__Texto selecionado__
+ + + +

STJ decide que rol da ANS é taxativo

Procedimentos e medicamentos não contemplados na lista não precisarão ser pagos pelos planos de saúde

(Foto: Freepik)

O Superior Tribunal de Justiça (STJ) decidiu nesta quarta-feira (8) que os planos de saúde não precisam cobrir o que não estiver disposto no rol da Agência Nacional de Saúde Suplementar (ANS). Ou seja, a maioria dos ministros decidiu que o rol existente é taxativo.

A decisão teve seis votos favoráveis sendo eles do relator Luis Felipe Salomão, seguido de Raul Araújo, Marco Buzzi, Marco Aurélio Bellizze e a ministra Isabel Gallotti.

Com essa aprovação, os planos de saúde poderão negar procedimentos, terapias e medicamentos que não estiverem dispostos na lista restrita.

Para o STJ, o beneficiário, quando necessitar de algo que não esteja no rol, poderá contratar uma cobertura ampliada do plano ou negociar um aditivo contratual.

+ + + +

__Entradas selecionadas__
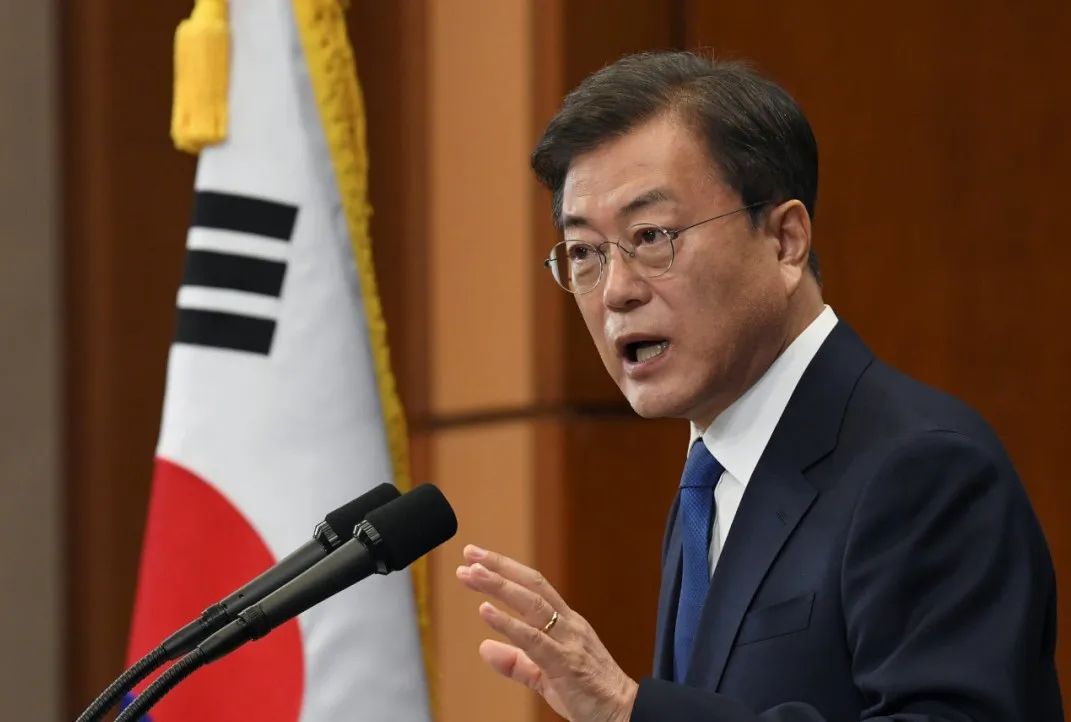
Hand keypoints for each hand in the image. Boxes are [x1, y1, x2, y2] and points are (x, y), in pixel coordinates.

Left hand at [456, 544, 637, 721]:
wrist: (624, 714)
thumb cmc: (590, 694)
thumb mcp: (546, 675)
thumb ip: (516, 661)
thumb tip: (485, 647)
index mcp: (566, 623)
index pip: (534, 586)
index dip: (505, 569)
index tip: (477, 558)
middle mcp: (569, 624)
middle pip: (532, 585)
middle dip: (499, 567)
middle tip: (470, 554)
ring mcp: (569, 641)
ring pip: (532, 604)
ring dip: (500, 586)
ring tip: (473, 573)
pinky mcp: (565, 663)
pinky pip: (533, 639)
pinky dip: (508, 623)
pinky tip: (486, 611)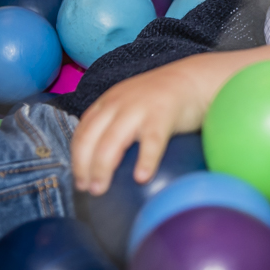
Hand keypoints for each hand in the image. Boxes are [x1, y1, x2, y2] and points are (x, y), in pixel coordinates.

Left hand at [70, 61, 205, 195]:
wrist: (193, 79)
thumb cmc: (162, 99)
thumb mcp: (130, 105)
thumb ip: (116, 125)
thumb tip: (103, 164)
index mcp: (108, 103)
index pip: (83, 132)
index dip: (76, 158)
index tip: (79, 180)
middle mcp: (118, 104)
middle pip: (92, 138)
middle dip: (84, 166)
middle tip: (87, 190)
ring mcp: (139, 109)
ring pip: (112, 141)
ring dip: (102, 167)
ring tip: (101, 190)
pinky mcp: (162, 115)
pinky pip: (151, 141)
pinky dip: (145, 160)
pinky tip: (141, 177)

+ + + +

__Sua tarefa__
Transcreva, sem alterações, o trecho do texto sobre a decisão do STJ que vai de "STJ decide que" até "(Foto: Freepik)". As entradas não são necessárias para a tarefa.

__Resposta escrita__
STJ decide que rol da ANS é taxativo

Procedimentos e medicamentos não contemplados na lista não precisarão ser pagos pelos planos de saúde

(Foto: Freepik)